You are making no sense at all. Are you suggesting that it would be a good idea to add some value to the start of the image so that the resulting crc calculation gives a nice recognisable product code? This "salt" would be different for each program image, and calculated by trial and error. If you want a product code, version number, etc., in the program image (and it's a good idea), just put these in the program image!

Accidental changes (such as human error, noise during data transfer, memory cell errors, etc.) do not pass integrity tests unnoticed. To be more accurate, the chances of them passing unnoticed are of the order of

1 in 2^n, for a good n-bit check such as a CRC check. Certain types of error are always detectable, such as single and double bit errors. That is the point of using a checksum or hash for integrity checking.

/Intentional/ changes are a different matter. If a hacker changes the program image, they can change the transmitted hash to their own calculated hash. Or for a small CRC, they could change a different part of the image until the original checksum matched - for a 16-bit CRC, that only takes 65,535 attempts in the worst case.

That is why you need to distinguish between the two possibilities. If you don't have to worry about malicious attacks, a 32-bit CRC takes a dozen lines of C code and a 1 KB table, all running extremely efficiently. If security is an issue, you need digital signatures - an RSA-based signature system is orders of magnitude more effort in both development time and in run time.

And what, exactly, do you think that anecdote tells us about CRC checks for image files? It reminds us that we are all fallible, but does no more than that.

Security by obscurity is not security. Having a hidden signature or other mark can be useful for proving ownership (making an intentional mistake is another common tactic - such as commercial maps having a few subtle spelling errors). But that is not security.

Any serious manufacturer /does/ invite challenges to their security.

There are multiple reasons why a manufacturer (such as a semiconductor manufacturer) might be guarded about the details of their security systems. They can be avoiding giving hints to competitors. Maybe they know their systems aren't really very secure, because their keys are too short or they can be read out in some way.

But I think the main reasons are often:

They want to be able to change the details, and that's far easier if there are only a few people who have read the information.

They don't want endless support questions from amateurs.

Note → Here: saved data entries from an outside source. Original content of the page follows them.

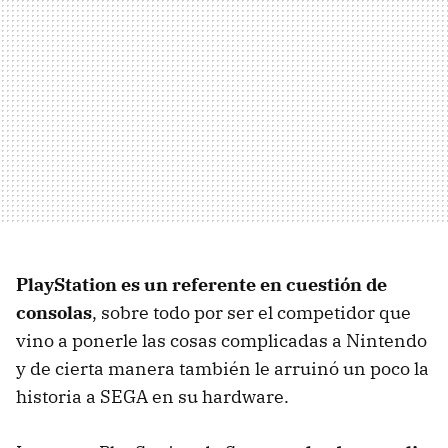
PlayStation es un referente en cuestión de
consolas
, sobre todo por ser el competidor que
vino a ponerle las cosas complicadas a Nintendo
y de cierta manera también le arruinó un poco la
historia a SEGA en su hardware.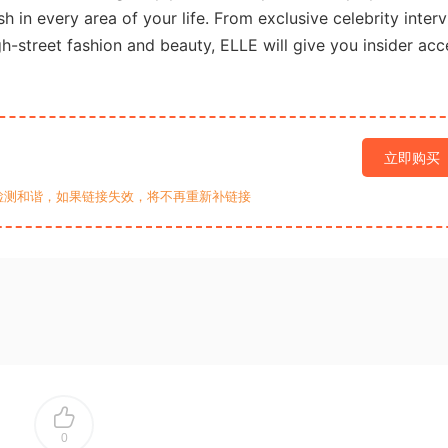
h in every area of your life. From exclusive celebrity inter
gh-street fashion and beauty, ELLE will give you insider acc
立即购买
检测和谐，如果链接失效，将不再重新补链接
0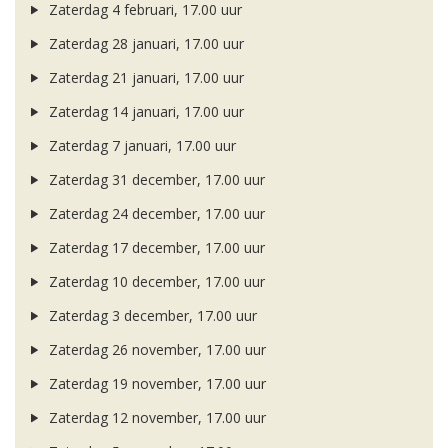
Zaterdag 4 februari, 17.00 uur
Zaterdag 28 januari, 17.00 uur
Zaterdag 21 januari, 17.00 uur
Zaterdag 14 januari, 17.00 uur
Zaterdag 7 januari, 17.00 uur
Zaterdag 31 december, 17.00 uur
Zaterdag 24 december, 17.00 uur
Zaterdag 17 december, 17.00 uur
Zaterdag 10 december, 17.00 uur
Zaterdag 3 december, 17.00 uur
Zaterdag 26 november, 17.00 uur
Zaterdag 19 november, 17.00 uur
Zaterdag 12 november, 17.00 uur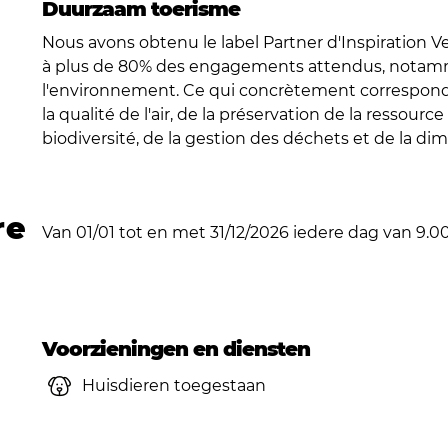
Duurzaam toerisme
generatie op generatie wordt doorgegeven, terwijl 
Nous avons obtenu le label Partner d'Inspiration 
natuurlijke omgeving!
à plus de 80% des engagements attendus, notam
l'environnement. Ce qui concrètement correspond 
la qualité de l'air, de la préservation de la ressourc
biodiversité, de la gestion des déchets et de la d
re
Van 01/01 tot en met 31/12/2026 iedere dag van 9.00 
Voorzieningen en diensten
Huisdieren toegestaan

They are limited by idiotic government export restrictions made by ignorant politicians who don't understand cryptography.

Some things benefit from being kept hidden, or under restricted access. The details of the CRC algorithm you use to catch accidental errors in your image file is /not/ one of them. If you think hiding it has the remotest hint of a benefit, you are doing things wrong - you need a /security/ check, not a simple /integrity/ check.

And then once you have switched to a security check - a digital signature - there's no need to keep that choice hidden either, because it is the /key/ that is important, not the type of lock.

- D
- David Brown
  
  Contact options for registered users
Vote on answer
posted
1 year ago

Fri, Apr 21, 2023 3:02 PM

Run a simple 32-bit crc over the image. The result is a hash of the image. Any change in the image will show up as a change in the crc.